L’uomo, mi aspettavo che rilanciasse su mercoledì o venerdì. Invece, e non me l’aspettavo, sta zitto qualche secondo.
«A Milanoo, ha dettoo?», dice poi.
«Sì», dico. «A Milano. La casa editrice per la quale lavoro è a Milano».
«Non è a Padovaa?», dice.
«No», dico. «Io abito a Padova, ma lavoro per una casa editrice di Milano».
«Ma allora è una cosa milanesee», dice.
«È un’azienda di Milano», dico.
«Quindi non vi interessaa, uno scrittore di Gradoo», dice.
«Ma no!», dico. «L’editore è di Milano, ma pubblica persone che abitano in ogni parte d’Italia. Abbiamo autori piemontesi, emiliani, pugliesi, napoletani…».
«Ecco sentaa, anche del Sud, alloraa?», dice.
«Sì, certo», dico, «anche del Sud. Anzi, in proporzione con le altre case editrici, abbiamo parecchi autori del Sud».
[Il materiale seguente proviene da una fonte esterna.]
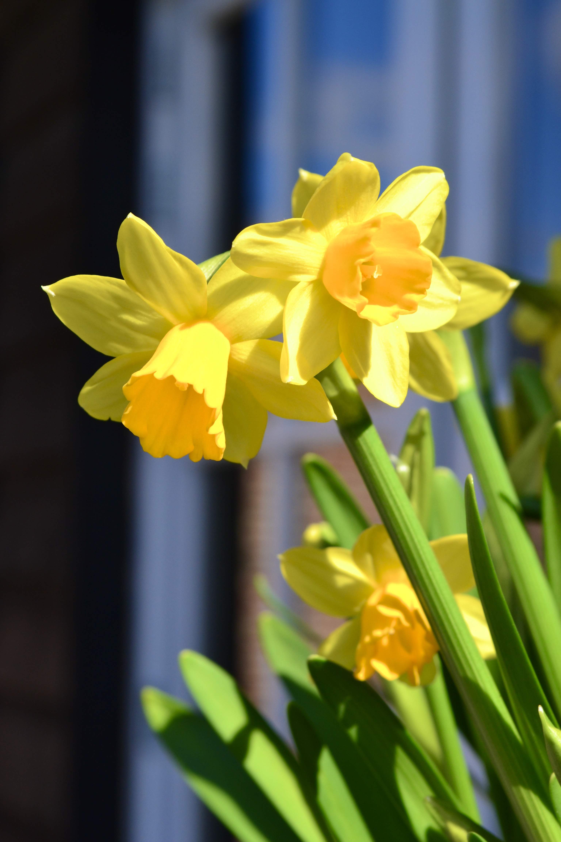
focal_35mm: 82
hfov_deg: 16.6
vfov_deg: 24.6
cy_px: 421
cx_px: 280
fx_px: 1928
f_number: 11
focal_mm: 55
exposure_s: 1/320
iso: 400
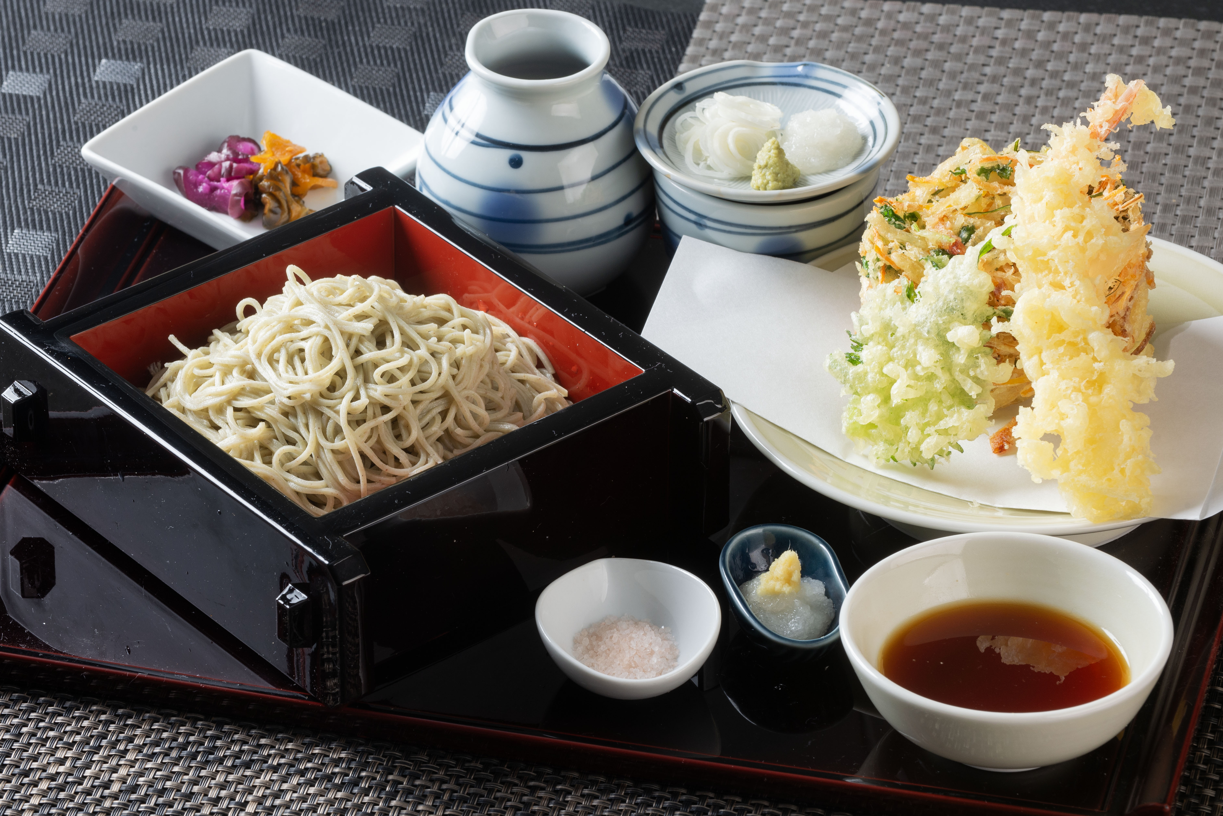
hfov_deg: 16.4
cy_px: 408
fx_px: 4248
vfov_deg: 11.0
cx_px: 612
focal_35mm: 125
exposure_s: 1/80
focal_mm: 125
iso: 200
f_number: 20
«Ah beeh, alloraa, mi scusi tantoo, ma non ci siamoo», dice.
«Cioè?», domando.
«Non ci siamoo, non ci siamoo. Arrivederla, dottor Mozzii», dice.
«Buona giornata», dico.
Clic.
***
Sono certo che l’anonimo telefonatore abbia veramente vendute migliaia di copie del suo romanzo stampato dalle Edizioni dell’Antico Torchio. Uno che è capace di telefonare a un perfetto sconosciuto alle sette e venti di mattina, sarebbe capace di vendere frigoriferi agli esquimesi. Li prenderebbe per sfinimento.
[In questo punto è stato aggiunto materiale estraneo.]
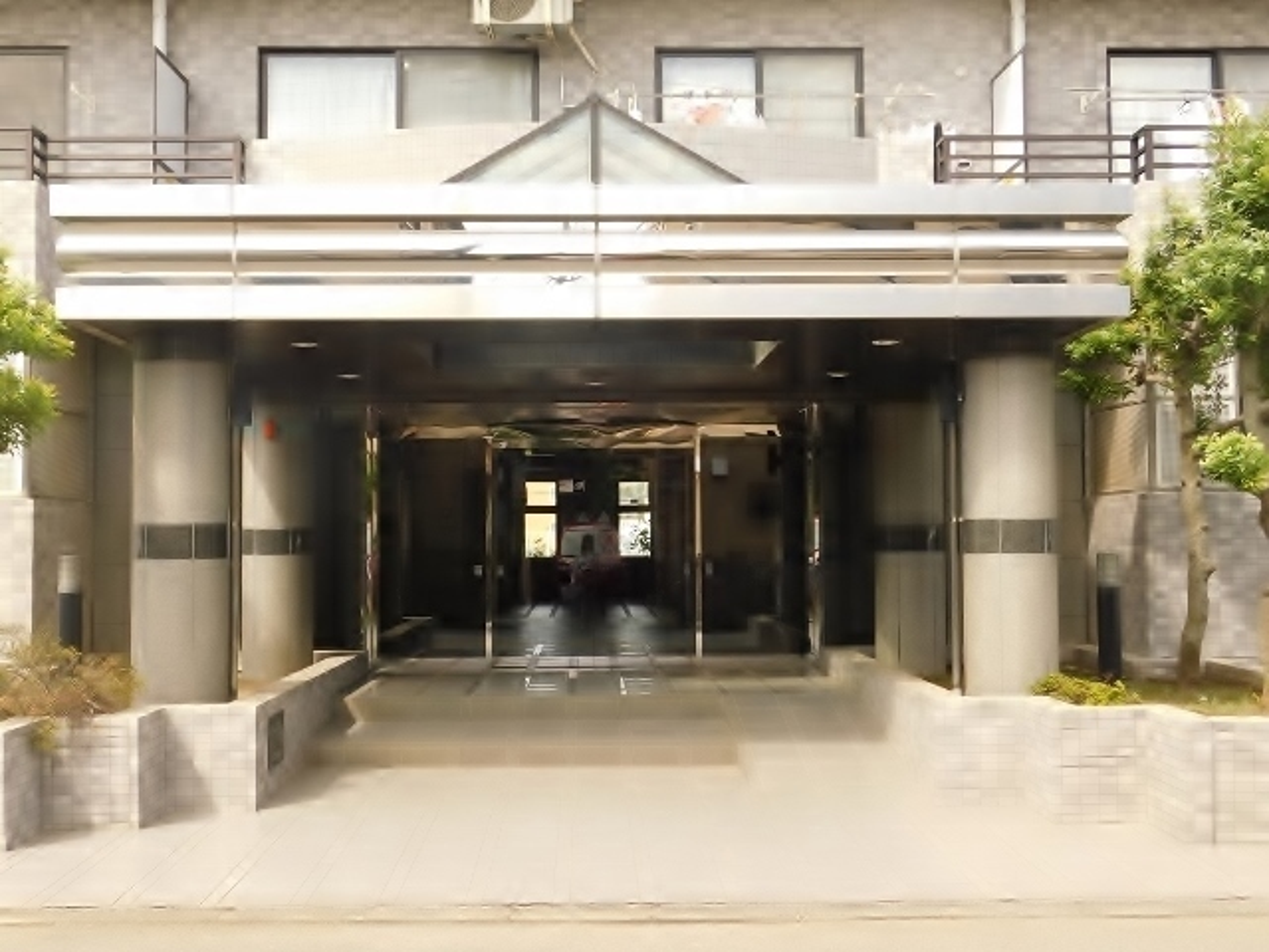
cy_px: 476
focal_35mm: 40
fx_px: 1466
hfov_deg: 46.8
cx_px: 634
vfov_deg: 36.0
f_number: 3.6
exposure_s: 1/250
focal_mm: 7.1
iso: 125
E non mi fa neanche tanta impressione il razzismo. Che non è un razzismo verso il Sud (già Milano non andava bene): è razzismo verso chiunque non sia identico. Ed è, ovviamente, un razzismo-autogol: se si accetta di comunicare solo tra identici, è come non comunicare con nessuno.
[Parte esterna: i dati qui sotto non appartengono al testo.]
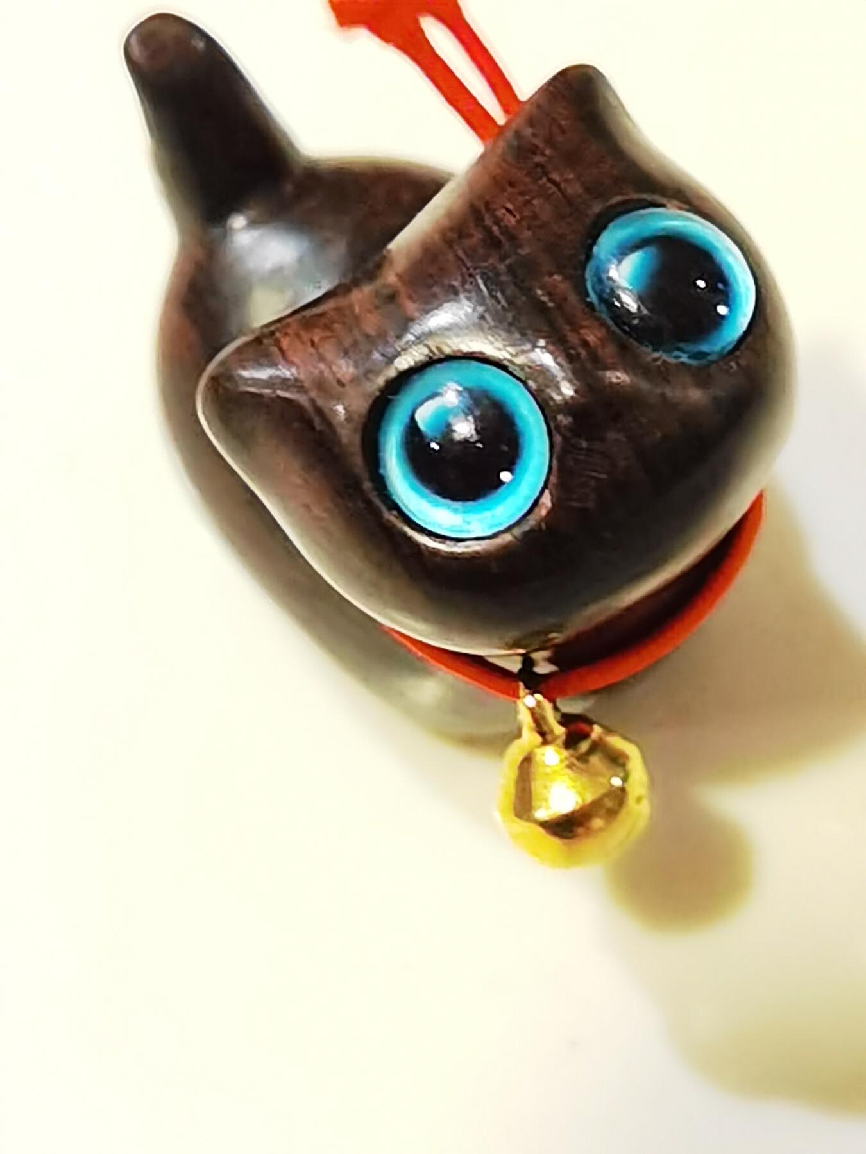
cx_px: 433
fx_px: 3436
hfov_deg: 14.4
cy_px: 577
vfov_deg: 19.1
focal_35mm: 103
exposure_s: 1/20
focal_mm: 6.71
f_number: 1.9
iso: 640
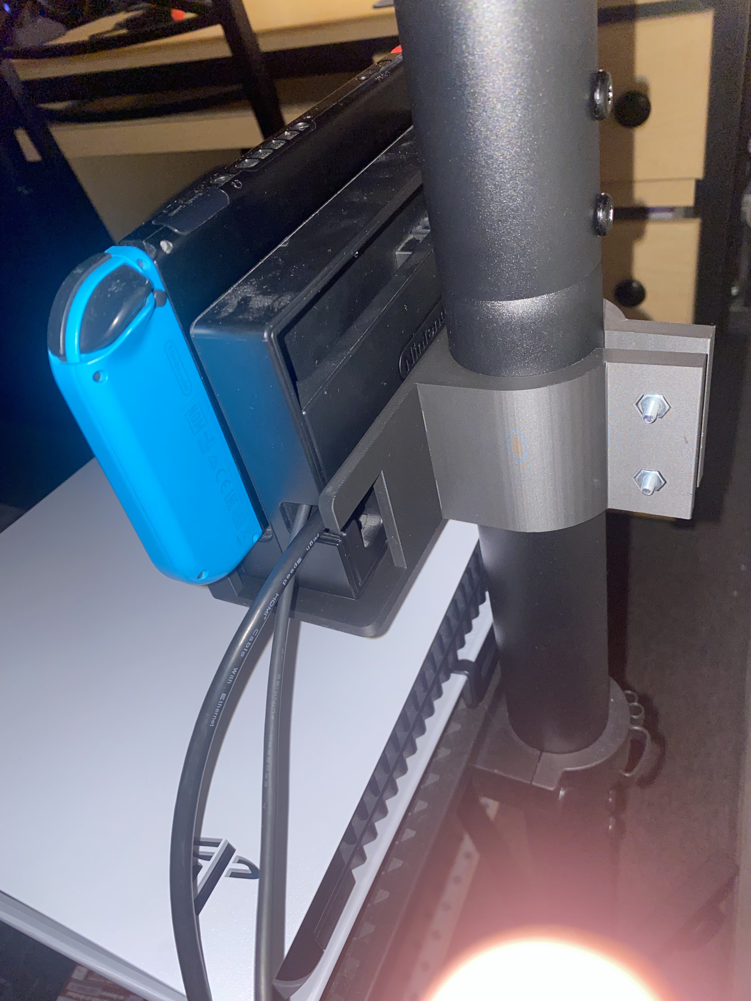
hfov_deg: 53.1
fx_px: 752
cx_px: 376
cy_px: 500
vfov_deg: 67.3
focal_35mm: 26
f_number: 1.8
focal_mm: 4.25
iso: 40
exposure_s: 1/43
Mi spaventa più di tutto la velocità della decisione. Gli sono bastati pochi secondi, a quell’uomo, per chiudere la telefonata. Per escludere dall’orizzone questa realtà scomoda e fastidiosa, che è l’editore per il quale io lavoro. Sono stato bruciato con una sola fiammata.
Per carità: non abbiamo perso niente. Sono sicuro. Alla prossima.
[Quella di ieri e quella di oggi sono due lezioni “d’alleggerimento”. Da domani si ricomincia a fare sul serio].

Assodato che l’incontro servisse appunto a spiegarLe il contenuto xenofobo e\o orgogliosamente veneto dei suoi libri, il signore, pur “non volendo essere frainteso”, ha dato “meglio” di se.